Por lá, a situação é crítica até mesmo para aqueles que necessitam de atenção especial. "No [6º Centro de Saúde], não tem pediatra há anos. Meu filho autista está sem acompanhamento, e quando questionei a funcionária, ela me disse que a médica se cansou de atender crianças, por isso não há mais pediatria", denuncia a dona de casa Ranuza Tavares, desempregada há anos para cuidar do filho.

O cenário de descaso é reforçado por Ranuza, que já presenciou médicos usando o celular enquanto pacientes sofriam de dor nos corredores. "Aqui, o paciente tem hora pra chegar, mas não tem hora pra sair", desabafa.

Cenário preocupante

Para o neuropsicólogo e mestre em avaliação psicológica, Damião Silva, a situação encontrada em Tancredo Neves é preocupante. Segundo ele, a falta de acompanhamento especializado para crianças autistas pode causar danos e prejuízos consideráveis. “O desenvolvimento cognitivo da criança é afetado, a aprendizagem dela também é comprometida e até mesmo a saúde mental pode ser prejudicada”, alerta

Ainda segundo o profissional, toda e qualquer pessoa com autismo precisa ser acompanhada de perto por uma equipe multidisciplinar. “É importante que as autoridades compreendam o impacto do autismo na vida das pessoas e forneçam um acompanhamento de excelência, inclusive com terapias clínicas e com que mais seja necessário para um desenvolvimento saudável da criança ou adolescente”, finaliza.

Dever é dos municípios

Para René Viana, advogado especializado em Direito Médico e presidente da Comissão Especial de Direito Médico e da Saúde da OAB/BA, a solução para os problemas na saúde pública passa por ações intersetoriais que envolvem não apenas a área da saúde, mas também educação, habitação, saneamento e emprego. "Tudo isso se combina com os serviços básicos de saúde e são fundamentais para promover a qualidade de vida", explica.

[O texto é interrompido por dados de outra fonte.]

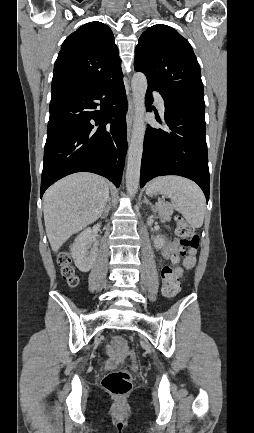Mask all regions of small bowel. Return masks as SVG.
<instances>
[{
  "label": "small bowel",
  "instance_id": "small-bowel-1",
  "mask_svg": "<svg viewBox=\"0 0 254 433\" xmlns=\"http://www.w3.org/2000/svg\"><path fill=\"white\" fill-rule=\"evenodd\" d=\"M178 252V243L176 240H172L169 239L166 246L163 249V255L167 260L173 259V257L177 254ZM195 265V255L193 253H191L184 261V268L186 270H190L194 267ZM176 274L179 277L183 276V269L180 267H176L175 268ZM164 289V285L162 287V290ZM114 360L112 359L110 361V363H113Z\"/></svg>",
  "mask_w": 254,
  "mask_h": 433
}]
</instances>
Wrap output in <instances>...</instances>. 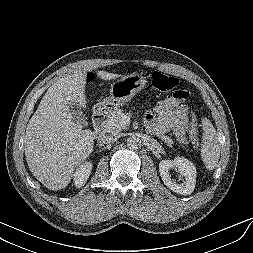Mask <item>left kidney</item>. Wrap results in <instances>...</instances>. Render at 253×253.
<instances>
[{
  "mask_svg": "<svg viewBox=\"0 0 253 253\" xmlns=\"http://www.w3.org/2000/svg\"><path fill=\"white\" fill-rule=\"evenodd\" d=\"M171 168H177L184 177L183 183L179 184L171 179ZM159 172L163 183L173 192L181 195H190L196 184V168L194 164L184 157H176L174 160H162L159 163Z\"/></svg>",
  "mask_w": 253,
  "mask_h": 253,
  "instance_id": "left-kidney-1",
  "label": "left kidney"
}]
</instances>
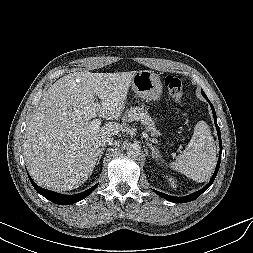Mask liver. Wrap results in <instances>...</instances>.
Returning <instances> with one entry per match:
<instances>
[{
  "label": "liver",
  "mask_w": 253,
  "mask_h": 253,
  "mask_svg": "<svg viewBox=\"0 0 253 253\" xmlns=\"http://www.w3.org/2000/svg\"><path fill=\"white\" fill-rule=\"evenodd\" d=\"M136 72H74L48 88L24 135L25 161L34 180L67 191L90 177L100 154V139L122 130L116 122L93 129L90 120L96 116L113 120L122 115Z\"/></svg>",
  "instance_id": "1"
}]
</instances>
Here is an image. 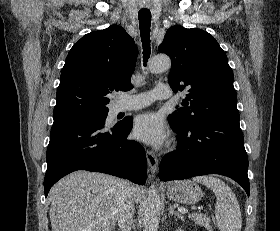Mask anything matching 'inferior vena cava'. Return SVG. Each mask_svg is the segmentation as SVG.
Masks as SVG:
<instances>
[{
  "label": "inferior vena cava",
  "mask_w": 280,
  "mask_h": 231,
  "mask_svg": "<svg viewBox=\"0 0 280 231\" xmlns=\"http://www.w3.org/2000/svg\"><path fill=\"white\" fill-rule=\"evenodd\" d=\"M118 185L120 189V197L116 199L118 223L121 231H130L131 221L135 213L133 185L126 179H121Z\"/></svg>",
  "instance_id": "inferior-vena-cava-1"
}]
</instances>
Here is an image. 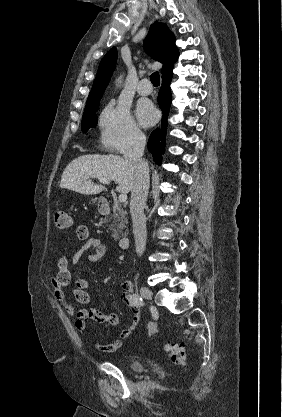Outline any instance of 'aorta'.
<instances>
[{"label": "aorta", "instance_id": "obj_1", "mask_svg": "<svg viewBox=\"0 0 282 417\" xmlns=\"http://www.w3.org/2000/svg\"><path fill=\"white\" fill-rule=\"evenodd\" d=\"M120 78L121 76H119V78H116V82H121Z\"/></svg>", "mask_w": 282, "mask_h": 417}]
</instances>
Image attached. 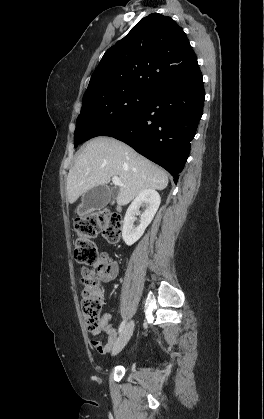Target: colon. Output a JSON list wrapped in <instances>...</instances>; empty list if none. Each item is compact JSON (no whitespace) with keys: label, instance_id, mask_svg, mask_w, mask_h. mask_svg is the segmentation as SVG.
<instances>
[{"label":"colon","instance_id":"5ec220e1","mask_svg":"<svg viewBox=\"0 0 264 419\" xmlns=\"http://www.w3.org/2000/svg\"><path fill=\"white\" fill-rule=\"evenodd\" d=\"M74 228L77 238L74 244V258L78 263L93 265L97 262L98 248L94 238L102 235L111 244L121 237L122 219L119 215L97 212L75 219ZM103 306L101 290L93 283H87L82 292L81 308L88 330L100 329V314Z\"/></svg>","mask_w":264,"mask_h":419}]
</instances>
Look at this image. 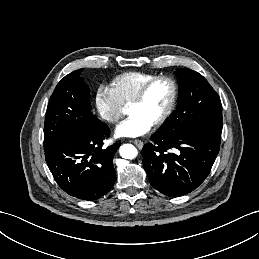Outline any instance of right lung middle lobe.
Masks as SVG:
<instances>
[{
    "label": "right lung middle lobe",
    "mask_w": 259,
    "mask_h": 259,
    "mask_svg": "<svg viewBox=\"0 0 259 259\" xmlns=\"http://www.w3.org/2000/svg\"><path fill=\"white\" fill-rule=\"evenodd\" d=\"M81 72L66 75L53 91L45 115L44 141L62 128L83 130L99 121L90 111V89L79 77Z\"/></svg>",
    "instance_id": "1"
}]
</instances>
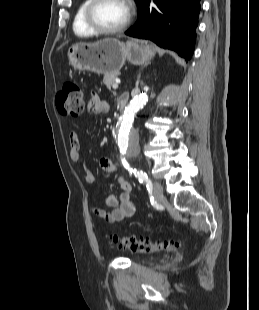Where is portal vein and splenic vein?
Returning <instances> with one entry per match:
<instances>
[{"label":"portal vein and splenic vein","mask_w":259,"mask_h":310,"mask_svg":"<svg viewBox=\"0 0 259 310\" xmlns=\"http://www.w3.org/2000/svg\"><path fill=\"white\" fill-rule=\"evenodd\" d=\"M112 87H113V89H117V88H118V82H117V83H114V84L112 85Z\"/></svg>","instance_id":"obj_1"}]
</instances>
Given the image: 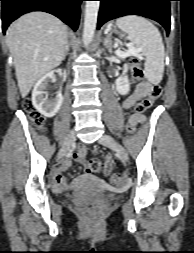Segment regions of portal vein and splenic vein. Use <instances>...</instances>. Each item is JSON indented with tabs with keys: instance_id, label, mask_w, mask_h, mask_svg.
I'll use <instances>...</instances> for the list:
<instances>
[{
	"instance_id": "obj_1",
	"label": "portal vein and splenic vein",
	"mask_w": 194,
	"mask_h": 253,
	"mask_svg": "<svg viewBox=\"0 0 194 253\" xmlns=\"http://www.w3.org/2000/svg\"><path fill=\"white\" fill-rule=\"evenodd\" d=\"M140 52L139 49H136L134 47H130L126 52H123L121 50H116V55L117 56H120V57H127V56H130V55H138Z\"/></svg>"
}]
</instances>
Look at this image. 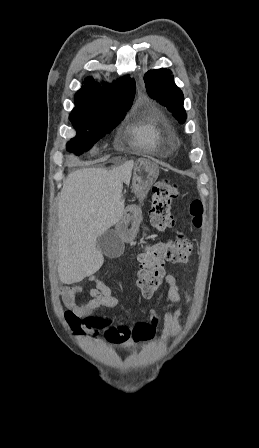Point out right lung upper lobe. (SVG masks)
<instances>
[{"instance_id":"1","label":"right lung upper lobe","mask_w":259,"mask_h":448,"mask_svg":"<svg viewBox=\"0 0 259 448\" xmlns=\"http://www.w3.org/2000/svg\"><path fill=\"white\" fill-rule=\"evenodd\" d=\"M84 84L75 95L76 107L70 115L130 108L135 96V81L129 76L115 81L112 86L105 84L103 88L91 77Z\"/></svg>"}]
</instances>
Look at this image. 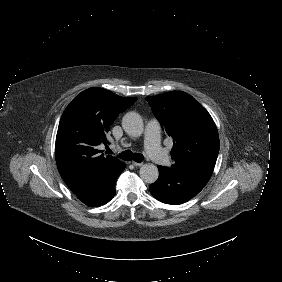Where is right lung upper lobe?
Masks as SVG:
<instances>
[{
	"mask_svg": "<svg viewBox=\"0 0 282 282\" xmlns=\"http://www.w3.org/2000/svg\"><path fill=\"white\" fill-rule=\"evenodd\" d=\"M136 100L93 87L67 106L58 127L55 156L59 173L72 192L80 191L94 176L123 164L111 155L100 154L97 146L108 143L109 127Z\"/></svg>",
	"mask_w": 282,
	"mask_h": 282,
	"instance_id": "right-lung-upper-lobe-1",
	"label": "right lung upper lobe"
}]
</instances>
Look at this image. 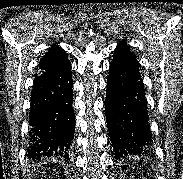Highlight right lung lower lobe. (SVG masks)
I'll return each instance as SVG.
<instances>
[{
    "label": "right lung lower lobe",
    "instance_id": "right-lung-lower-lobe-1",
    "mask_svg": "<svg viewBox=\"0 0 183 179\" xmlns=\"http://www.w3.org/2000/svg\"><path fill=\"white\" fill-rule=\"evenodd\" d=\"M71 64L38 70L31 92L27 156L69 158L75 132Z\"/></svg>",
    "mask_w": 183,
    "mask_h": 179
}]
</instances>
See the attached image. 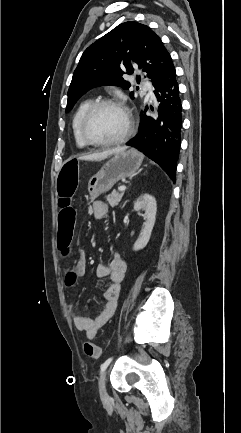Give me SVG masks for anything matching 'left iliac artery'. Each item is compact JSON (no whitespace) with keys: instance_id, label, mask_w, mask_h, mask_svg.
Here are the masks:
<instances>
[{"instance_id":"44dca946","label":"left iliac artery","mask_w":241,"mask_h":433,"mask_svg":"<svg viewBox=\"0 0 241 433\" xmlns=\"http://www.w3.org/2000/svg\"><path fill=\"white\" fill-rule=\"evenodd\" d=\"M113 357L108 358L102 365H101V373L108 367V365L111 363Z\"/></svg>"}]
</instances>
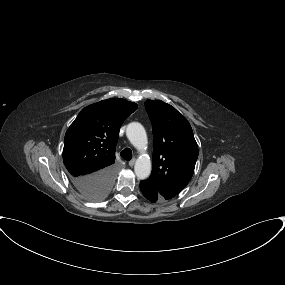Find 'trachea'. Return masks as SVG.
Returning <instances> with one entry per match:
<instances>
[{
    "label": "trachea",
    "instance_id": "3493384b",
    "mask_svg": "<svg viewBox=\"0 0 285 285\" xmlns=\"http://www.w3.org/2000/svg\"><path fill=\"white\" fill-rule=\"evenodd\" d=\"M120 156L124 160H131L132 159V151L129 148H125L124 150L121 151Z\"/></svg>",
    "mask_w": 285,
    "mask_h": 285
}]
</instances>
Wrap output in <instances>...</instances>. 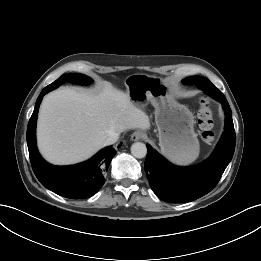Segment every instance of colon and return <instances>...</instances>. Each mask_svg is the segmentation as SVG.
Masks as SVG:
<instances>
[{
  "instance_id": "colon-1",
  "label": "colon",
  "mask_w": 261,
  "mask_h": 261,
  "mask_svg": "<svg viewBox=\"0 0 261 261\" xmlns=\"http://www.w3.org/2000/svg\"><path fill=\"white\" fill-rule=\"evenodd\" d=\"M197 120L202 132V136L206 140L214 137V113L207 99H201L199 109L197 111Z\"/></svg>"
}]
</instances>
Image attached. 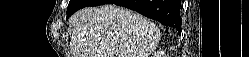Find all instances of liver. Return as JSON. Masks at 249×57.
Instances as JSON below:
<instances>
[{
  "label": "liver",
  "mask_w": 249,
  "mask_h": 57,
  "mask_svg": "<svg viewBox=\"0 0 249 57\" xmlns=\"http://www.w3.org/2000/svg\"><path fill=\"white\" fill-rule=\"evenodd\" d=\"M70 23L75 57H149L161 36L155 23L114 4L79 10Z\"/></svg>",
  "instance_id": "1"
}]
</instances>
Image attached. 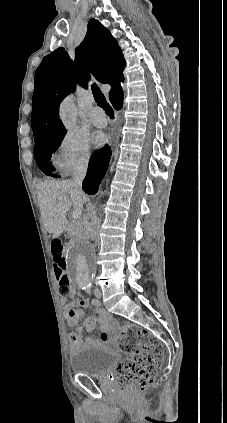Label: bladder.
I'll return each instance as SVG.
<instances>
[{
  "mask_svg": "<svg viewBox=\"0 0 227 423\" xmlns=\"http://www.w3.org/2000/svg\"><path fill=\"white\" fill-rule=\"evenodd\" d=\"M116 352L106 351L99 345L82 347L78 353L70 359L73 372L91 379L102 380L111 373L118 361Z\"/></svg>",
  "mask_w": 227,
  "mask_h": 423,
  "instance_id": "31cf9c89",
  "label": "bladder"
}]
</instances>
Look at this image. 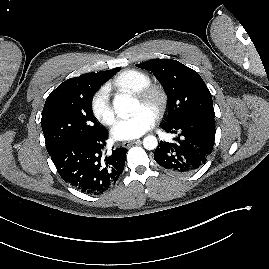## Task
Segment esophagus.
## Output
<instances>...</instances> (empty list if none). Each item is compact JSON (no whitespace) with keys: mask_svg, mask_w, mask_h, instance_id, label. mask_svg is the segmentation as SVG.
<instances>
[{"mask_svg":"<svg viewBox=\"0 0 269 269\" xmlns=\"http://www.w3.org/2000/svg\"><path fill=\"white\" fill-rule=\"evenodd\" d=\"M139 143H141V141H140L139 139H137V140H133V141H124V142L122 143V146L125 147V148H127V147H129L130 145H132V144H139Z\"/></svg>","mask_w":269,"mask_h":269,"instance_id":"obj_1","label":"esophagus"}]
</instances>
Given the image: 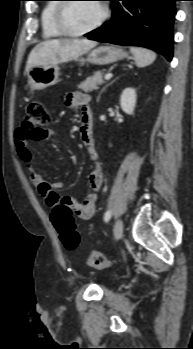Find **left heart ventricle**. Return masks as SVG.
<instances>
[{
  "label": "left heart ventricle",
  "instance_id": "obj_1",
  "mask_svg": "<svg viewBox=\"0 0 193 349\" xmlns=\"http://www.w3.org/2000/svg\"><path fill=\"white\" fill-rule=\"evenodd\" d=\"M101 13V5L96 2L72 3L65 11V23L69 29L80 31L93 25Z\"/></svg>",
  "mask_w": 193,
  "mask_h": 349
}]
</instances>
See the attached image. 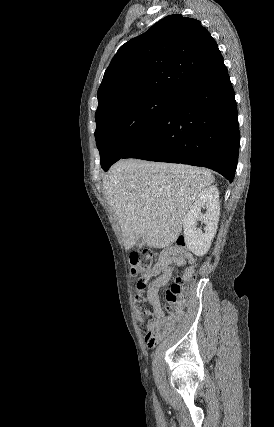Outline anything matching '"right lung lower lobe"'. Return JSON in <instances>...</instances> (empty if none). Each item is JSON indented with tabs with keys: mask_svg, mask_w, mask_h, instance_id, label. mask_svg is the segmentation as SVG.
Here are the masks:
<instances>
[{
	"mask_svg": "<svg viewBox=\"0 0 274 427\" xmlns=\"http://www.w3.org/2000/svg\"><path fill=\"white\" fill-rule=\"evenodd\" d=\"M237 115L225 67L177 94L159 123L122 158L204 166L232 182L240 142Z\"/></svg>",
	"mask_w": 274,
	"mask_h": 427,
	"instance_id": "98d812e1",
	"label": "right lung lower lobe"
}]
</instances>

Ele reforça, ainda, que é responsabilidade dos municípios promover um conjunto de ações que envolvam promoção, prevenção, diagnóstico, tratamento e cuidados paliativos, “integrando práticas de cuidado para garantir uma assistência de saúde eficaz e digna para a população”, completa.

Sem respostas

O Farol da Bahia buscou ouvir a Prefeitura de Salvador através da Secretaria Municipal de Saúde. Foram questionadas a falta de médicos e medicamentos, longas filas e todas as demais reclamações trazidas aqui. A pasta, no entanto, não se pronunciou até o fechamento desta reportagem.